O que muda na prática
Nenhum dos três municípios eliminou a possibilidade de a Fazenda questionar o valor declarado — formalizou como isso acontece, com prazo e exigência técnica definidos. Na prática, isso desloca o momento certo de reunir prova do valor de mercado do imóvel: não depois de receber uma notificação, e sim no momento do negócio, quando comparativos de mercado e documentação ainda estão à mão.
Um erro específico da permuta de imóveis merece registro: cada parte recolhe o ITBI sobre o valor cheio do imóvel que recebe — não sobre a diferença entre os dois imóveis.

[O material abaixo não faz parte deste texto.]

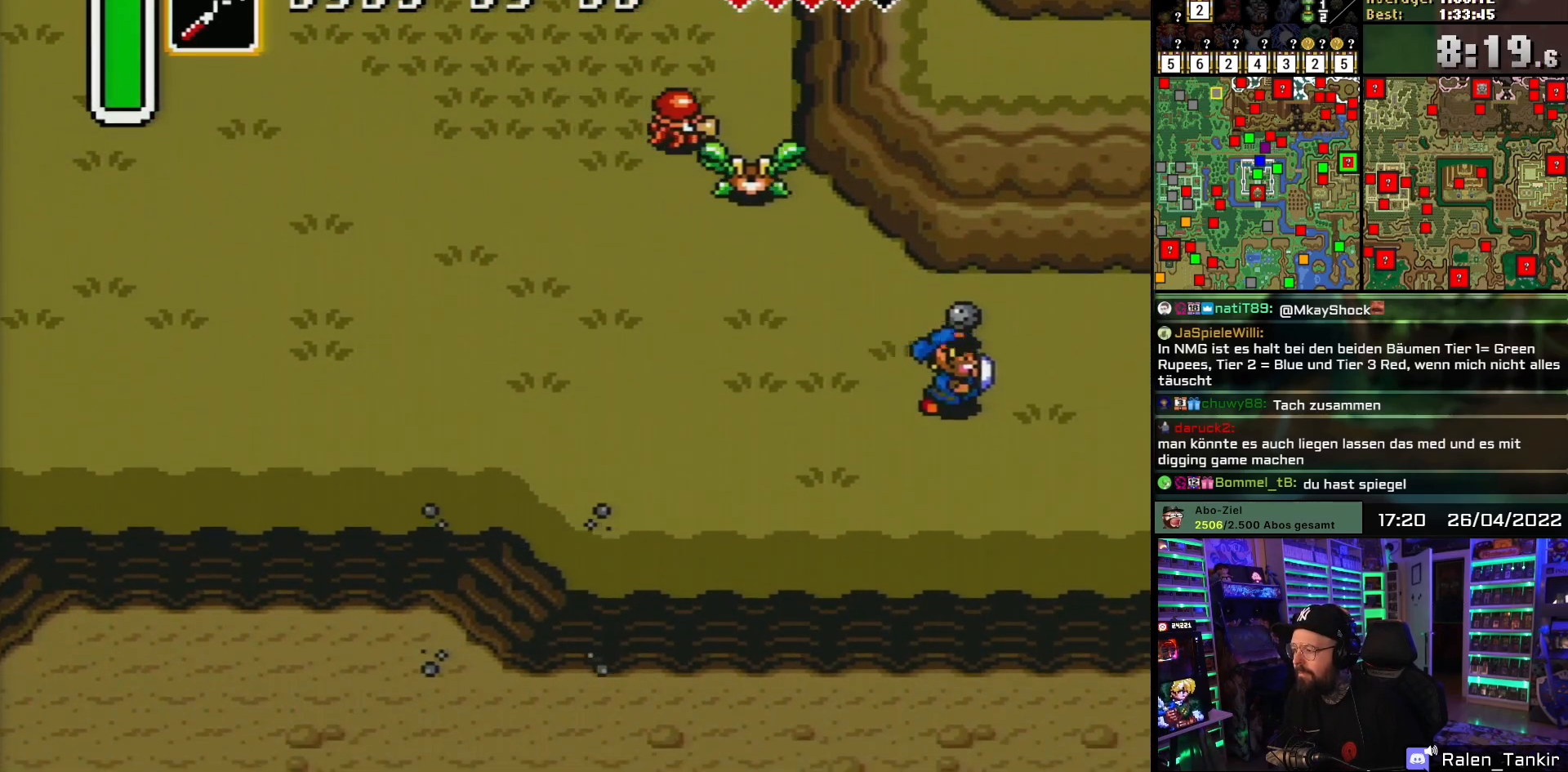
{"buttons": ["DPAD_UP", "DPAD_RIGHT"], "events": [[50, "DPAD_UP", "down"]]}
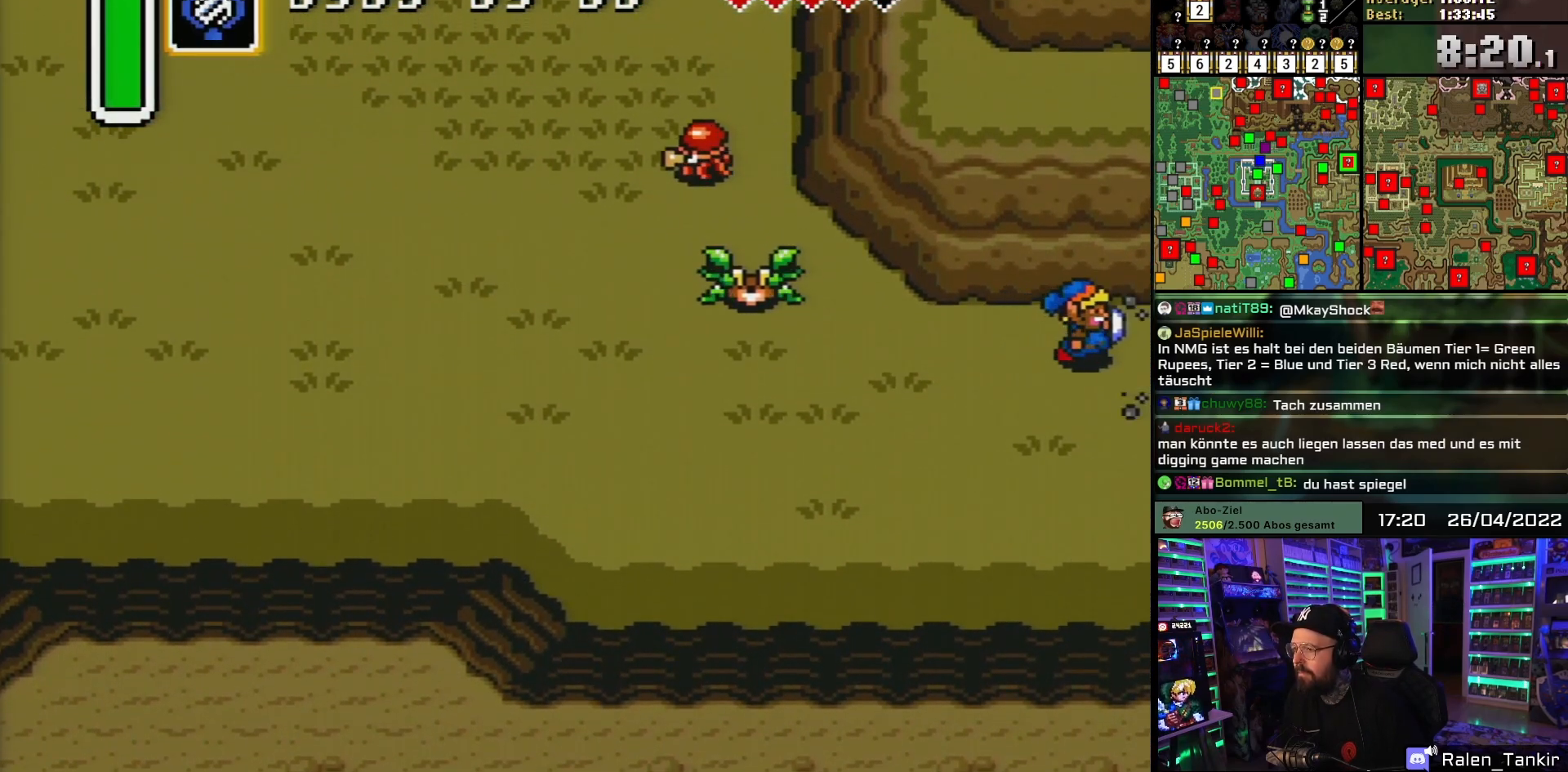
{"buttons": [], "events": [[117, "DPAD_UP", "up"], [167, "DPAD_UP", "down"], [300, "DPAD_UP", "up"], [383, "DPAD_RIGHT", "up"]]}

O que este texto não afirma
- Não afirma que os três municípios adotaram o mesmo texto — os desenhos são diferentes, e confundi-los é o erro mais fácil de cometer ao ler as três normas em sequência.
- Não trata da situação de outros municípios fora dos três nomeados.
- Não antecipa o resultado do julgamento pendente no Supremo Tribunal Federal.
Referências
BALNEÁRIO CAMBORIÚ. Lei nº 5.318, de 21 de julho de 2026. Altera os arts. 15 e 16 da Lei Municipal nº 4.994, de 2025. Balneário Camboriú, 2026a.
BALNEÁRIO CAMBORIÚ. Decreto nº 13.478, de 10 de agosto de 2026. Regulamenta o art. 38, § 3º, do Código Tributário Nacional no âmbito municipal. Balneário Camboriú, 2026b.
BRASIL. Constituição da República Federativa do Brasil de 1988. Brasília, DF: Presidência da República, 1988.
BRASIL. Lei Complementar nº 227, de 13 de janeiro de 2026. Diário Oficial da União, Brasília, DF, 14 jan. 2026. Disponível em: https://www.planalto.gov.br/ccivil_03/leis/lcp/lcp227.htm. Acesso em: 4 set. 2026.
ITAPEMA. Lei Complementar nº 182, de 31 de agosto de 2026. Acrescenta o art. 146-A à Lei Complementar nº 38, de 2011 (Código Tributário do Município). Diário Oficial dos Municípios de Santa Catarina, 1 set. 2026.
PORTO BELO. Decreto nº 4.545, de 17 de agosto de 2026. Porto Belo, 2026a.
SUPERIOR TRIBUNAL DE JUSTIÇA. Tema Repetitivo 1113. Brasília, DF, acórdão publicado em 3 mar. 2022. Disponível em: https://processo.stj.jus.br/repetitivos/temas_repetitivos/. Acesso em: 4 set. 2026.
Atualizado em 10 de setembro de 2026. Conteúdo informativo sobre a legislação em vigor; não substitui a análise do caso concreto. As citações e referências seguem as normas brasileiras de citações (NBR 10520) e de referências (NBR 6023).